Un système de courrier électronique est généralement composé de deux principaux sous-systèmes: d'une part, un sous-système chargé d'assurer le transfert, sur le réseau, de messages envoyés par les utilisateurs ainsi que la réception de messages destinés aux utilisateurs du système ("message agent" dans la terminologie anglo-saxonne) et, d'autre part, un sous-système servant d'interface avec l'utilisateur, lui permettant de composer un message à envoyer, de vérifier si de nouveaux messages sont arrivés, d'archiver ou d'imprimer les messages reçus, de gérer des pseudonymes, etc. ("user agent" dans la terminologie anglo-saxonne).

Si la partie "message agent" est, par la force des choses, très standardisée (à défaut de quoi les ordinateurs ne pourraient pas communiquer entre eux pour transférer des messages), un problème majeur que nous devions prendre en considération est le fait qu'il n'existe aucun standard quant à la partie interface avec l'utilisateur ("user agent"). Les solutions les plus diverses ont été choisies par les différents constructeurs de gros ordinateurs et par les fournisseurs de logiciels pour ordinateurs personnels. A cette diversité s'ajoute aussi la diversité des équipements utilisés pour accéder à ces systèmes, allant du simple terminal d'ordinateur ne permettant d'afficher que du texte (du genre terminal VT100) aux puissantes stations de travail graphiques, en passant par les ordinateurs personnels.

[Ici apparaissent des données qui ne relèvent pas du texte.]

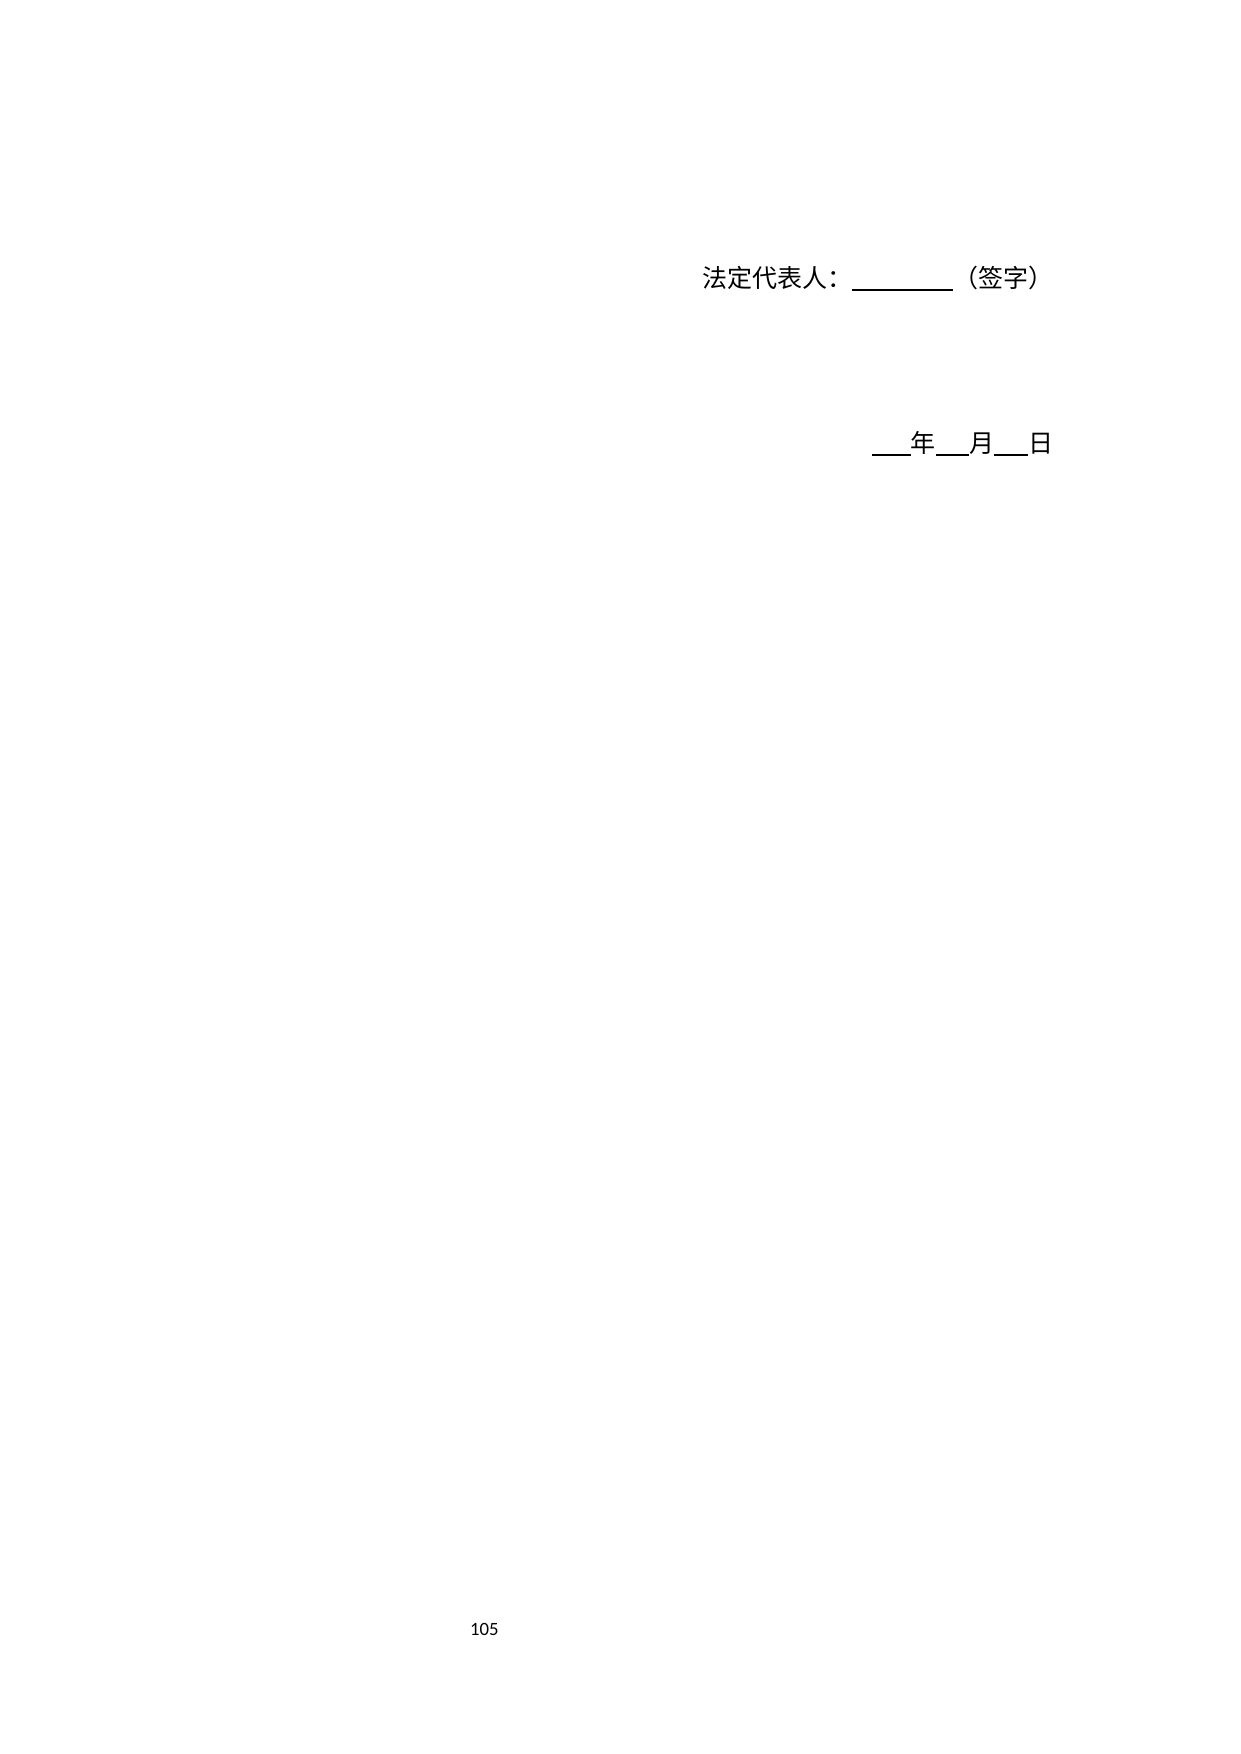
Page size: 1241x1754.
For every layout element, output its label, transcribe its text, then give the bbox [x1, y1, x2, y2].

text 法定代表人： （签字） [187, 244, 1053, 309]
text 年 月 日 [187, 409, 1053, 474]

C'est pour ces raisons que nous avons choisi de ne pas imiter d'interface existante et de baser notre implantation sur ce qui pouvait constituer un dénominateur commun à l'ensemble des machines susceptibles d'être utilisées pour du courrier électronique: le terminal VT100. Il existe en effet des émulateurs de ce genre de terminal sur quasiment tous les ordinateurs personnels ou stations de travail. Ceci n'est toutefois qu'un choix d'implantation, la spécification décrivant à divers endroits le comportement de l'interface si l'utilisateur disposait d'une souris sur sa machine. Ce choix n'empèche d'ailleurs pas que l'interface comporte, entre autres, des menus jaillissants ou déroulants, des listes à selections multiples ainsi que d'autres "gadgets" qu'il est plus commun de voir dans des interfaces basées sur l'utilisation d'une souris.

Tout utilisateur de courrier électronique, qu'il soit novice ou professionnel, voudra commencer à recevoir et à envoyer des messages aussi rapidement que possible. Bien d'autres fonctions sont disponibles, mais elles sont secondaires en regard de ces deux premières. La question que nous nous sommes posée est donc de savoir s'il était possible de combiner l'apprentissage de l'envoi et de la reception de messages avec l'utilisation de ces mêmes fonctions.

D'une façon plus générale, nous avons essayé de concevoir l'interface-utilisateur de sorte qu'un concept ne soit abordé que lorsque le besoin s'en faisait sentir. Par exemple, la notion de classement des messages dans des "folders" (terme technique utilisé pour désigner quelque chose qui s'apparente à un dossier pouvant contenir plusieurs messages) n'est abordée par le logiciel qu'à partir du moment où l'utilisateur a suffisamment de messages pour qu'un classement se justifie. Il va de soi que l'utilisateur peut invoquer la fonction de classement à tout moment, même si le logiciel ne l'a pas encore considéré comme nécessaire. Tout cela fait partie de notre conception du logiciel comme un assistant "intelligent", c'est-à-dire obéissant, mais pas nécessairement passif pour autant.

Un prototype de ce système est en cours d'achèvement. Sa spécification ainsi que sa réalisation ont été faites à l'aide d'un environnement de développement de didacticiels faisant aussi l'objet de nos activités de recherche [6][7][8][4]. Nous développons en parallèle deux versions: l'une pour station de travail Sun utilisant le système de messagerie EAN et l'autre pour Vax/VMS utilisant Vax- Mail. La réalisation en parallèle de deux implantations nous permet d'assurer un haut niveau de portabilité de l'application ainsi produite.